▶ _Task to carry out_
Without any pictures, retype exactly the lines from the one with "pyautogui.moveTo(414, 262)" through the final line of the records.

▶ _Data section_
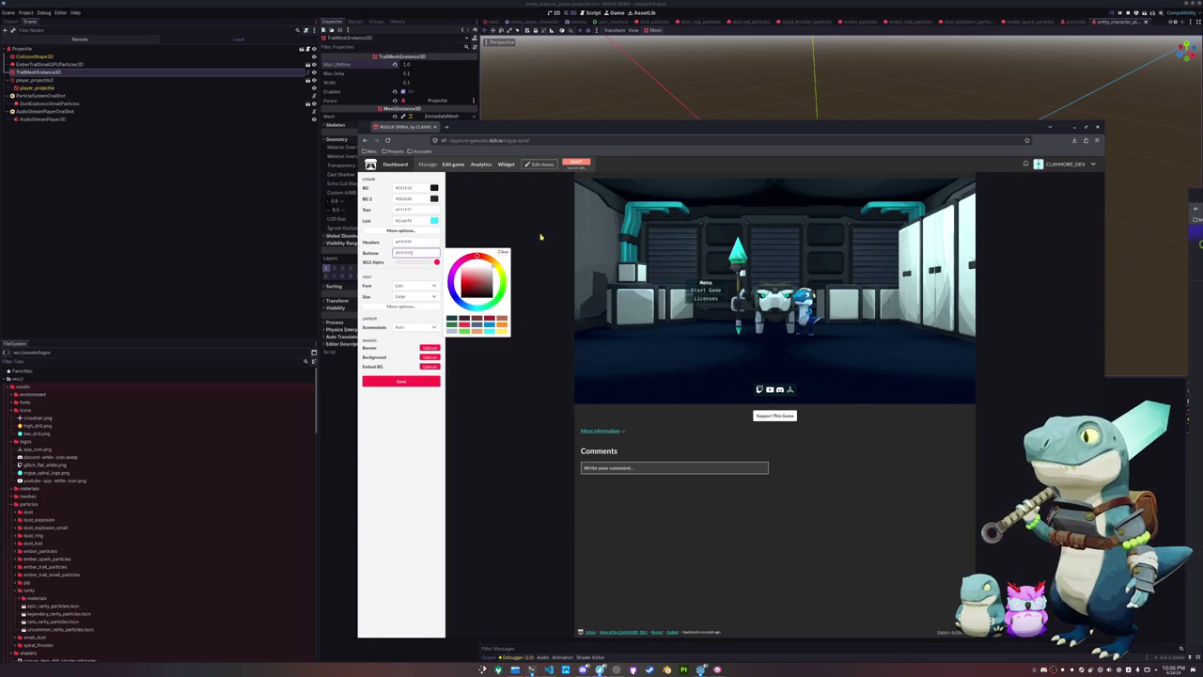
pyautogui.press('ctrl+z')
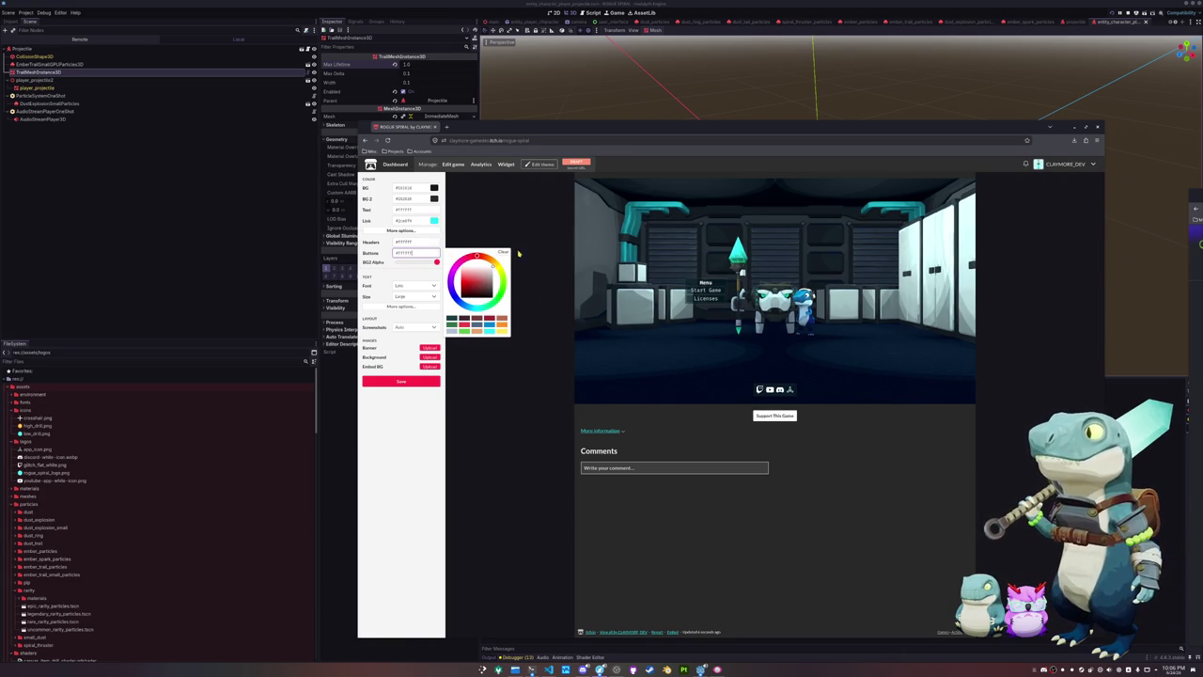
pyautogui.click(380, 264)
pyautogui.moveTo(437, 263)
pyautogui.mouseDown()
pyautogui.moveTo(414, 262)
pyautogui.moveTo(473, 260)
pyautogui.moveTo(409, 262)
pyautogui.moveTo(422, 273)
pyautogui.mouseUp()
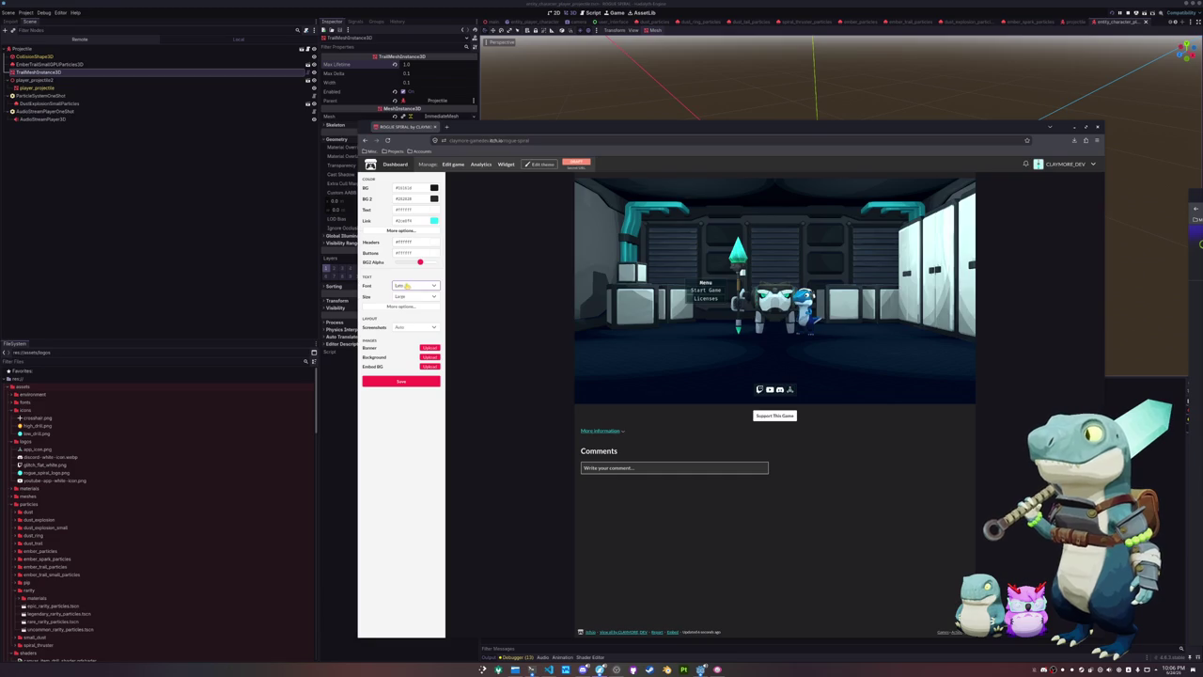
# Set the page and header fonts to Anonymous Pro with Very Large text size
pyautogui.click(407, 286)
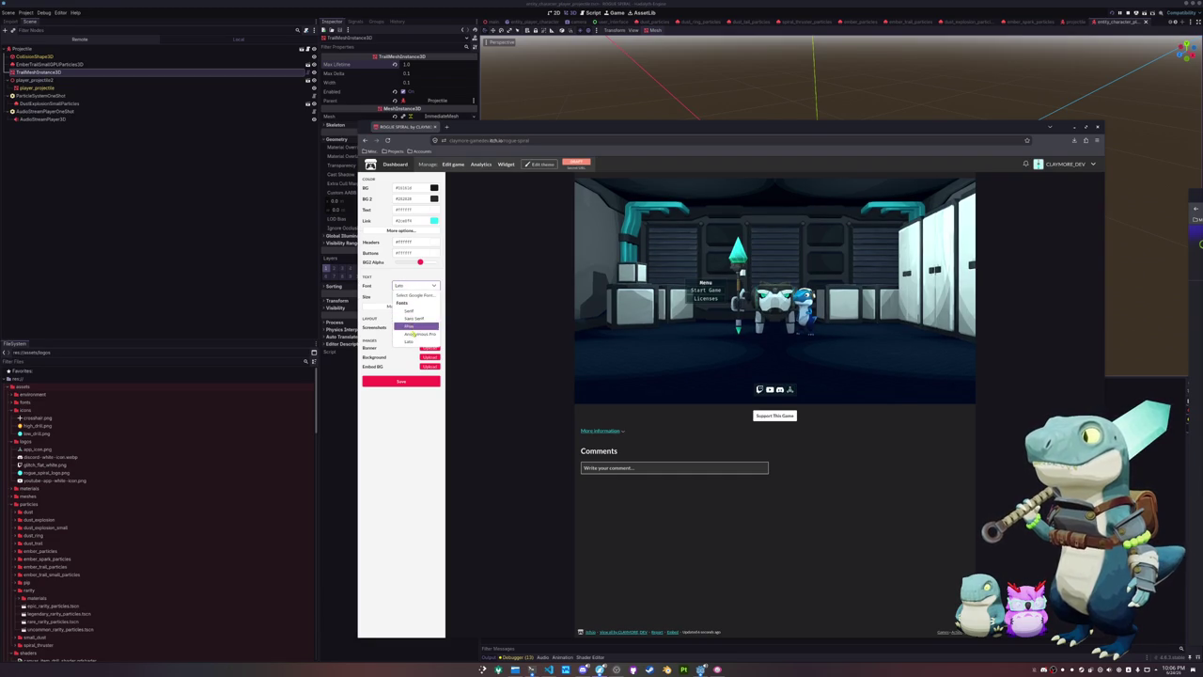
pyautogui.click(419, 333)
pyautogui.click(414, 285)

▶ _Written solution_
pyautogui.moveTo(414, 262)
pyautogui.moveTo(473, 260)
pyautogui.moveTo(409, 262)
pyautogui.moveTo(422, 273)
pyautogui.mouseUp()
# Set the page and header fonts to Anonymous Pro with Very Large text size
pyautogui.click(407, 286)
pyautogui.click(419, 333)
pyautogui.click(414, 285)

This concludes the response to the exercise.